Pose landmark coordinates:

★ ★ ★ ★ ★ ★ ★

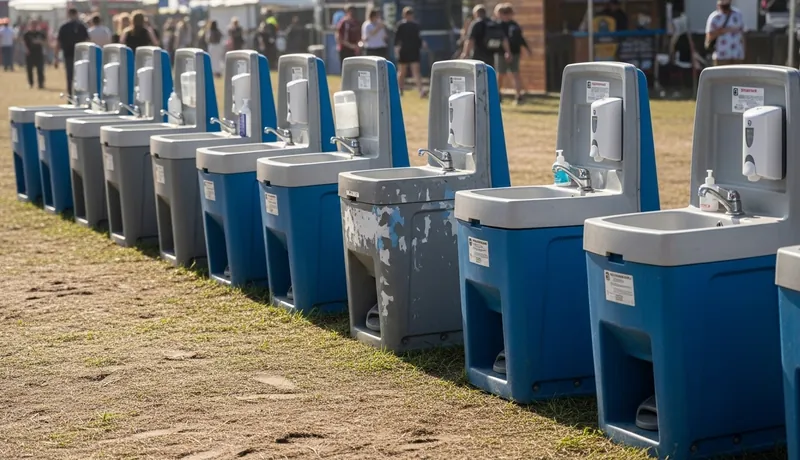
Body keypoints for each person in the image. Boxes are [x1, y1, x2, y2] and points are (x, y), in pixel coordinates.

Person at [495, 4, 532, 105]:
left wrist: (526, 49)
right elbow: (520, 39)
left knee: (508, 74)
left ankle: (513, 95)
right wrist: (527, 49)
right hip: (507, 52)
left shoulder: (504, 25)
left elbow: (519, 39)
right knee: (507, 74)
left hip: (507, 53)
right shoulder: (510, 25)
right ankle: (503, 95)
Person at [55, 8, 89, 95]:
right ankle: (79, 95)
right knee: (80, 76)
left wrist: (56, 57)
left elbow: (58, 42)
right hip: (80, 55)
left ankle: (70, 95)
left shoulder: (64, 27)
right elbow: (87, 41)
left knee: (70, 77)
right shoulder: (81, 26)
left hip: (68, 54)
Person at [394, 7, 427, 97]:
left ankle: (421, 91)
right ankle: (399, 90)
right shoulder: (401, 26)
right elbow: (397, 40)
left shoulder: (416, 26)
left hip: (414, 50)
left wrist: (422, 45)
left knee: (416, 71)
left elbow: (419, 38)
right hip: (404, 50)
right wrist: (397, 51)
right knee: (402, 71)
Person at [705, 0, 746, 66]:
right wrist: (721, 31)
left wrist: (744, 53)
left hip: (737, 55)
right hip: (721, 56)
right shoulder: (714, 17)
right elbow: (709, 36)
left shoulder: (737, 15)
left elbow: (742, 34)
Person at [23, 20, 46, 89]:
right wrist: (26, 50)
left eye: (35, 25)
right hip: (30, 54)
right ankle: (30, 83)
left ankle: (41, 83)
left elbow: (45, 42)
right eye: (32, 25)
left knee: (40, 69)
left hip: (39, 54)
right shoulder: (27, 34)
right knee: (29, 69)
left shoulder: (40, 33)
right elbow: (24, 43)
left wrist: (39, 41)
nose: (34, 26)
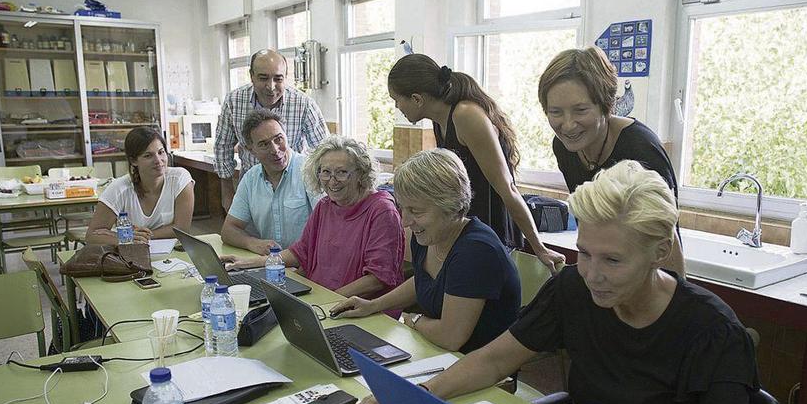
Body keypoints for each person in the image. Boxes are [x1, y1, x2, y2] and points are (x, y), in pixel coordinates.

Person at [352, 160, 760, 404]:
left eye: (613, 260)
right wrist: (420, 395)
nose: (592, 274)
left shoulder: (712, 330)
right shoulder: (574, 289)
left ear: (660, 252)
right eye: (584, 252)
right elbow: (494, 361)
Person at [388, 54, 565, 275]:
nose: (397, 107)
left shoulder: (465, 114)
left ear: (416, 98)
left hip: (491, 227)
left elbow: (507, 188)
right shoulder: (439, 120)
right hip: (469, 224)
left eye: (397, 100)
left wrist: (539, 248)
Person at [332, 148, 521, 354]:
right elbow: (426, 279)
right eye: (402, 208)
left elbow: (450, 337)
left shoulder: (476, 251)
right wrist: (374, 305)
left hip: (477, 367)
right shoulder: (431, 234)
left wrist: (410, 319)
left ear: (450, 204)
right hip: (436, 352)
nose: (405, 221)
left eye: (416, 211)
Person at [539, 46, 685, 276]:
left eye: (580, 110)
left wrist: (674, 304)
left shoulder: (640, 148)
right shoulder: (564, 147)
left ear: (606, 105)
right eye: (556, 112)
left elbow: (667, 236)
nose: (567, 125)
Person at [223, 135, 405, 301]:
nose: (332, 181)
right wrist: (248, 263)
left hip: (360, 308)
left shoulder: (382, 211)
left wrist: (326, 301)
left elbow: (378, 279)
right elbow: (301, 252)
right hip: (320, 299)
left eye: (342, 172)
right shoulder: (326, 205)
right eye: (325, 172)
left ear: (361, 173)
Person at [213, 49, 328, 212]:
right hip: (251, 188)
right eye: (263, 78)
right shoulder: (234, 101)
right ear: (251, 76)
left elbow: (323, 151)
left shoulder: (303, 104)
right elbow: (222, 147)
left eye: (278, 79)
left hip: (294, 188)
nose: (271, 86)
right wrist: (227, 193)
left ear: (285, 77)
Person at [220, 110, 320, 254]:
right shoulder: (250, 179)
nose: (275, 149)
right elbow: (228, 230)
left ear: (287, 136)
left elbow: (328, 230)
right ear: (251, 150)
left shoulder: (310, 171)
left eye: (278, 139)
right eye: (264, 144)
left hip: (307, 264)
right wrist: (252, 243)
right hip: (271, 265)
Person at [86, 127, 194, 244]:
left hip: (172, 255)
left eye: (161, 152)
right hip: (134, 256)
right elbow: (92, 236)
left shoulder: (180, 179)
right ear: (133, 161)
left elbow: (182, 229)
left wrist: (136, 236)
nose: (158, 160)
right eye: (148, 156)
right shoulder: (119, 188)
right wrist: (123, 238)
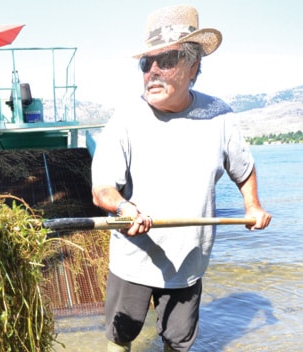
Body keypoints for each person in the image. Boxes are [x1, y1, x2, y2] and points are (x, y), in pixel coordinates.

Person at [91, 4, 272, 352]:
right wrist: (125, 207)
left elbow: (244, 168)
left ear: (193, 67)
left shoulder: (219, 116)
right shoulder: (125, 119)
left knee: (178, 342)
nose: (152, 71)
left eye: (166, 61)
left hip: (190, 260)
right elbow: (102, 190)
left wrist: (253, 205)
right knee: (120, 336)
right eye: (147, 63)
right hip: (134, 258)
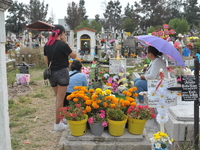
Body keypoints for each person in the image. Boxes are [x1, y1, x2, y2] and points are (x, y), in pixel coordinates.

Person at [44, 24, 76, 131]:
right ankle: (57, 125)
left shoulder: (47, 45)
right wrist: (65, 43)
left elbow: (46, 61)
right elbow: (74, 56)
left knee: (58, 99)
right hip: (62, 73)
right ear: (62, 33)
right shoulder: (63, 45)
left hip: (51, 74)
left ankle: (61, 119)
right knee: (60, 99)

★ ★ ★ ★ ★ ★ ★

** WHAT THE EXERCISE ASKS **
Above are records to transcribe exactly; leave their pictures out.

** REPLY **
Body keypoints for each person in the image. Boxes are [x1, y1, x2, y2] and points are (x, y), in pixel coordinates.

Person at [495, 4, 532, 105]:
left wrist: (526, 49)
right elbow: (520, 39)
left knee: (508, 74)
left ankle: (513, 95)
right wrist: (527, 49)
right hip: (507, 52)
left shoulder: (504, 25)
left elbow: (519, 39)
right knee: (507, 74)
left hip: (507, 53)
right shoulder: (510, 25)
right ankle: (503, 95)
Person at [55, 8, 89, 95]:
right ankle: (79, 95)
right knee: (80, 76)
left wrist: (56, 57)
left elbow: (58, 42)
right hip: (80, 55)
left ankle: (70, 95)
left shoulder: (64, 27)
right elbow: (87, 41)
left knee: (70, 77)
right shoulder: (81, 26)
left hip: (68, 54)
Person at [394, 7, 427, 97]:
left ankle: (421, 91)
right ankle: (399, 90)
right shoulder: (401, 26)
right elbow: (397, 40)
left shoulder: (416, 26)
left hip: (414, 50)
left wrist: (422, 45)
left knee: (416, 71)
left elbow: (419, 38)
right hip: (404, 50)
right wrist: (397, 51)
right knee: (402, 71)
Person at [705, 0, 746, 66]:
right wrist: (721, 31)
left wrist: (744, 53)
left hip: (737, 55)
right hip: (721, 56)
right shoulder: (714, 17)
right elbow: (709, 36)
left shoulder: (737, 15)
left elbow: (742, 34)
Person at [23, 20, 46, 89]:
right wrist: (26, 50)
left eye: (35, 25)
right hip: (30, 54)
right ankle: (30, 83)
left ankle: (41, 83)
left elbow: (45, 42)
right eye: (32, 25)
left knee: (40, 69)
left hip: (39, 54)
right shoulder: (27, 34)
right knee: (29, 69)
left shoulder: (40, 33)
right elbow: (24, 43)
left wrist: (39, 41)
nose: (34, 26)
Body keypoints for each person in the image. Boxes are [x1, y1, x2, y2] and points are (x, y), in pixel coordinates.

Person at [352, 160, 760, 404]:
left eye: (613, 260)
right wrist: (420, 395)
nose: (592, 274)
left shoulder: (712, 330)
right shoulder: (574, 289)
left ear: (660, 252)
right eye: (584, 252)
right elbow: (494, 361)
Person at [388, 54, 565, 275]:
nose: (397, 107)
left shoulder: (465, 114)
left ear: (416, 98)
left hip: (491, 227)
left elbow: (507, 188)
right shoulder: (439, 120)
right hip: (469, 224)
left eye: (397, 100)
left wrist: (539, 248)
Person at [332, 148, 521, 354]:
right elbow: (426, 279)
right eye: (402, 208)
left elbow: (450, 337)
left shoulder: (476, 251)
right wrist: (374, 305)
left hip: (477, 367)
right shoulder: (431, 234)
left wrist: (410, 319)
left ear: (450, 204)
right hip: (436, 352)
nose: (405, 221)
left eye: (416, 211)
Person at [539, 46, 685, 276]:
left eye: (580, 110)
left wrist: (674, 304)
left shoulder: (640, 148)
right shoulder: (564, 147)
left ear: (606, 105)
right eye: (556, 112)
left elbow: (667, 236)
nose: (567, 125)
Person at [223, 135, 405, 301]:
nose: (332, 181)
right wrist: (248, 263)
left hip: (360, 308)
left shoulder: (382, 211)
left wrist: (326, 301)
left elbow: (378, 279)
right elbow: (301, 252)
right hip: (320, 299)
left eye: (342, 172)
right shoulder: (326, 205)
right eye: (325, 172)
left ear: (361, 173)
Person at [213, 49, 328, 212]:
right hip: (251, 188)
right eye: (263, 78)
right shoulder: (234, 101)
right ear: (251, 76)
left elbow: (323, 151)
left shoulder: (303, 104)
right elbow: (222, 147)
left eye: (278, 79)
left hip: (294, 188)
nose: (271, 86)
right wrist: (227, 193)
left ear: (285, 77)
Person at [220, 110, 320, 254]:
right shoulder: (250, 179)
nose: (275, 149)
right elbow: (228, 230)
left ear: (287, 136)
left elbow: (328, 230)
right ear: (251, 150)
left shoulder: (310, 171)
left eye: (278, 139)
right eye: (264, 144)
left hip: (307, 264)
right wrist: (252, 243)
right hip: (271, 265)
Person at [86, 127, 194, 244]:
left hip: (172, 255)
left eye: (161, 152)
right hip: (134, 256)
right elbow: (92, 236)
left shoulder: (180, 179)
right ear: (133, 161)
left elbow: (182, 229)
left wrist: (136, 236)
nose: (158, 160)
right eye: (148, 156)
right shoulder: (119, 188)
right wrist: (123, 238)
Body keypoints for each person in the image. Boxes are [x1, y1, x2, y2] and points are (x, y), in pixel coordinates.

Person at [91, 4, 272, 352]:
right wrist: (125, 207)
left elbow: (244, 168)
left ear: (193, 67)
left shoulder: (219, 116)
right shoulder: (125, 119)
left knee: (178, 342)
nose: (152, 71)
left eye: (166, 61)
left hip: (190, 260)
right elbow: (102, 190)
left wrist: (253, 205)
right knee: (120, 336)
right eye: (147, 63)
right hip: (134, 258)
Body keypoints for each person in the image. Boxes are [x1, y1, x2, y2] and points are (x, y), in pixel coordinates.

Person at [44, 24, 76, 131]:
right ankle: (57, 125)
left shoulder: (47, 45)
right wrist: (65, 43)
left elbow: (46, 61)
right elbow: (74, 56)
left knee: (58, 99)
right hip: (62, 73)
right ear: (62, 33)
right shoulder: (63, 45)
left hip: (51, 74)
left ankle: (61, 119)
right knee: (60, 99)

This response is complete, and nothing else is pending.